DATASET RECORDS:
○ ○ ○ ○

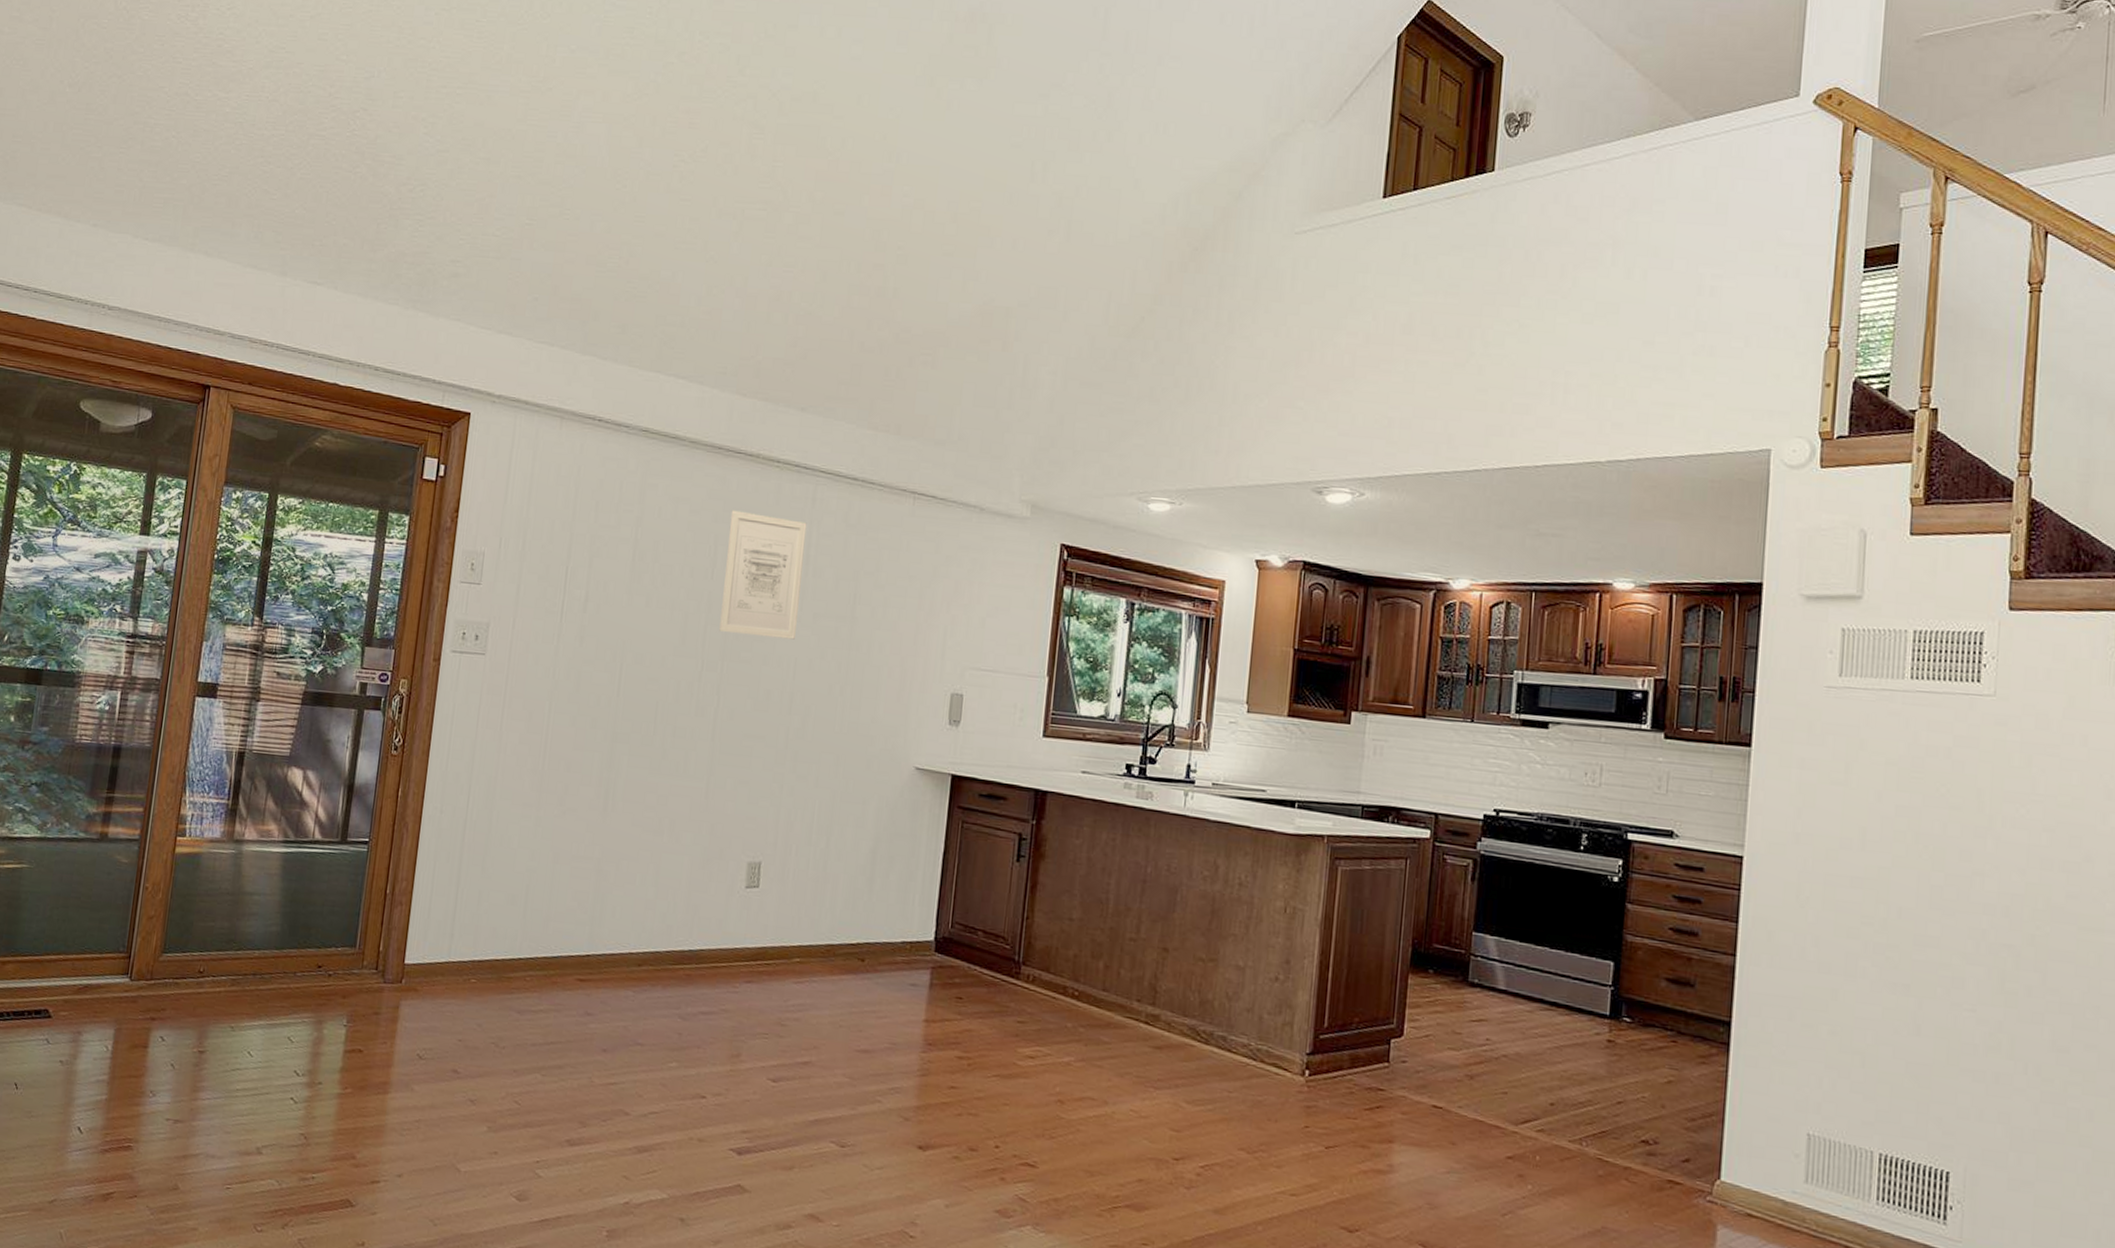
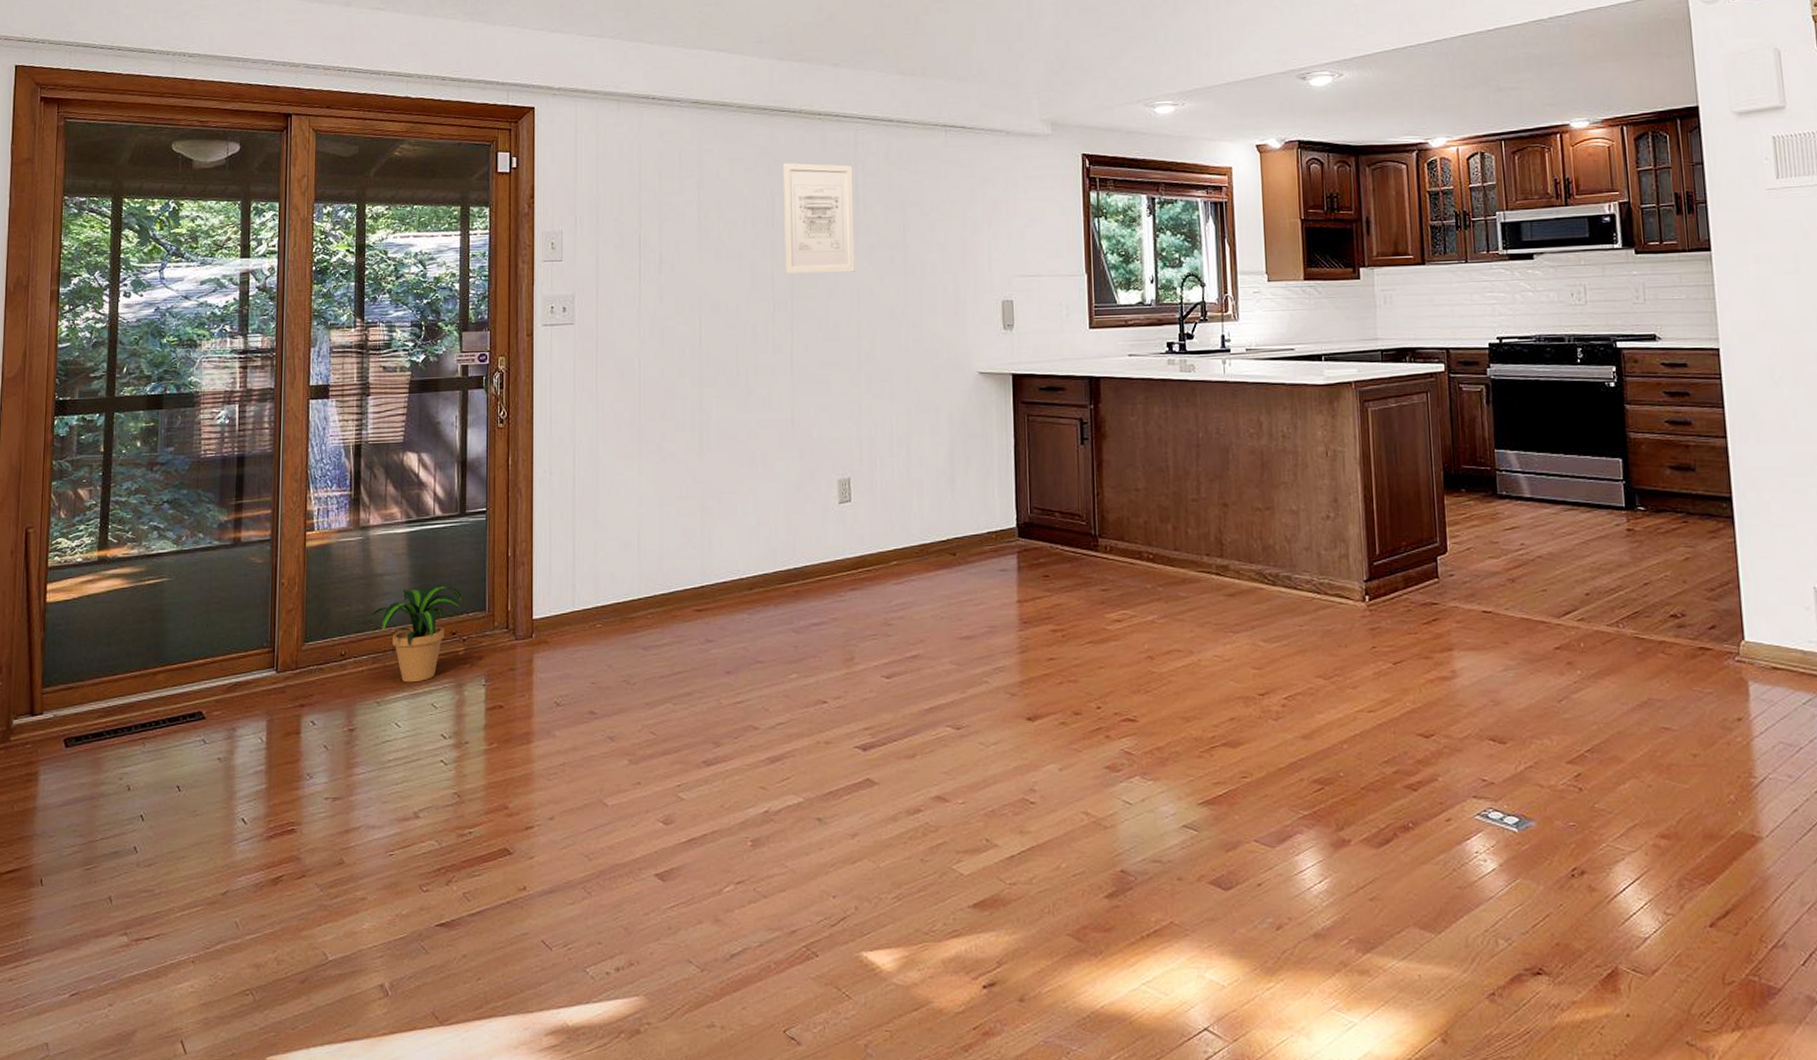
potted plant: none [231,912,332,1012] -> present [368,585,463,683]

○ ○ ○ ○

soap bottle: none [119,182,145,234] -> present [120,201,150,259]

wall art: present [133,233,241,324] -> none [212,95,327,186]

○ ○ ○ ○

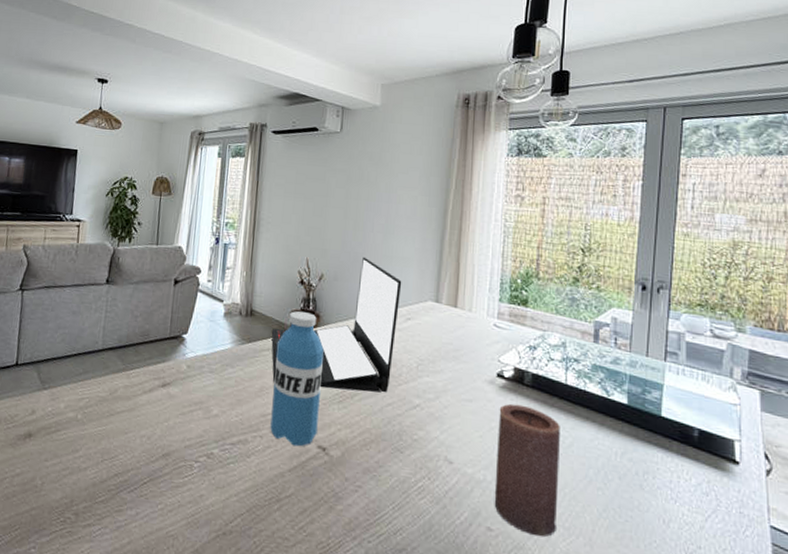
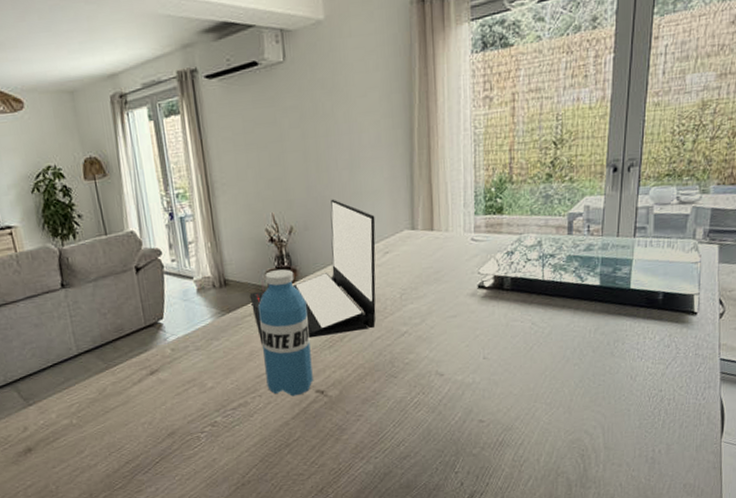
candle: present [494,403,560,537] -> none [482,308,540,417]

○ ○ ○ ○

WORK REQUIRED: What do the lines above say from the one containing "soap bottle: none" down to the one containing "wall art: present"? Return them exactly, both end lines included, and only them.

EXERCISE OUTPUT:
soap bottle: none [119,182,145,234] -> present [120,201,150,259]

wall art: present [133,233,241,324] -> none [212,95,327,186]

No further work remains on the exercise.